A key development in the history of Saint Benedict's Monastery has been its role in the founding of other independent houses of Benedictine women in the United States and abroad. It is a member of the Federation of St. Benedict, which includes Saint Benedict's Monastery, St. Joseph, Minn.; St. Paul's Monastery, St. Paul, Minn.; St. Placid Priory, Lacey, Wash.; St. Mary Monastery, Rock Island, Ill.; Annunciation Monastery, Bismarck, North Dakota; St. Scholastica Monastery, Duluth, Minn.; Saint Benedict's Monastery, Muroran, Hokkaido, Japan; Saint Benedict's Monastery, Tamsui, New Taipei, Taiwan; Saint Martin Monastery, Nassau, NP The Bahamas; Mount Benedict Monastery, Ogden, Utah; and Monasterio Santa Escolastica, Humacao, Puerto Rico. In addition, Saint Benedict's Monastery founded three Native American missions in Minnesota.

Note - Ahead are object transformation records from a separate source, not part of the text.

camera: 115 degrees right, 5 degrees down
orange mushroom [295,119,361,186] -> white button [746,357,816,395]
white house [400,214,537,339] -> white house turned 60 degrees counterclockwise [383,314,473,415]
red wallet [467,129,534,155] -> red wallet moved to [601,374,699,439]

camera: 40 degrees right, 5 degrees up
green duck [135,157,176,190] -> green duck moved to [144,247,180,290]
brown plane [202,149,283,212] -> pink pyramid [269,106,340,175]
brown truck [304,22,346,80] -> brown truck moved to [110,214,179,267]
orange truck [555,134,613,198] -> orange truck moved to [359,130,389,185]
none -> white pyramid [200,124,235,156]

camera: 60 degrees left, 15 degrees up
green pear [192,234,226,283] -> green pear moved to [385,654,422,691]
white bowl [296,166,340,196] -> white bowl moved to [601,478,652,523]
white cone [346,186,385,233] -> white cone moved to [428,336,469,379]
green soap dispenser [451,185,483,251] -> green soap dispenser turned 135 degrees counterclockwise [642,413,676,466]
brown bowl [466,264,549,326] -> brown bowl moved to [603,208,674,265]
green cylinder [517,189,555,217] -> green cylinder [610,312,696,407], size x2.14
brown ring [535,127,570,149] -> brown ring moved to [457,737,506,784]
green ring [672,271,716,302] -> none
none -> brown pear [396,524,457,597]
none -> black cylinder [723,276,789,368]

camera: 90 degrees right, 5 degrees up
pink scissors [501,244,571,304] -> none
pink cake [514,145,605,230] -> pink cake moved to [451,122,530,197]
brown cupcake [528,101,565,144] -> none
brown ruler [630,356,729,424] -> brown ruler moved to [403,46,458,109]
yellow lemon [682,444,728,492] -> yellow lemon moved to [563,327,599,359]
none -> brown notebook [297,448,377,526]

The Sisters are involved in Benedictine Friends, a program that connects students at the College of St. Benedict with the Monastery. The program is meant to engage the spirituality of students by allowing them to meet and bond with the Sisters.

==Notable Sisters==
- Sister Annella Zervas (1900–1926), a nun of St. Benedict's who died after an inspirational battle against the excruciatingly painful and disfiguring skin affliction Pityriasis rubra pilaris, has been recognized by the Church as a Servant of God. In October 2023, Bishop Andrew Cozzens of the Diocese of Crookston announced that preliminary steps are already being taken towards formally opening Sister Annella Zervas' Cause for Roman Catholic Sainthood.

==Art and Heritage Place==
The Sisters opened the Art and Heritage Place in 2000 to share their art and history. The Haehn Museum features a rotating annual exhibit about the lives and ministries of the Sisters of the Order of Saint Benedict; it includes their influence locally, around the state, and around the world. The Whitby Gift Shop and Gallery offers four art exhibits a year, in addition to selling works by the Sisters and local artists.

==Spirituality Center==
The Sisters operate the Spirituality Center for individual and group retreats, programs, and spiritual direction. Known for its spiritual direction internship, the Spirituality Center has trained people in the art of spiritual direction and provides access to spiritual directors. It also holds daily sessions and regular workshops in centering prayer, a form of Christian meditation. A number of other programs and retreats are offered throughout the year. Since 2007, the Spirituality Center has operated Subiaco Hermitage, a cabin on the property for individual retreats.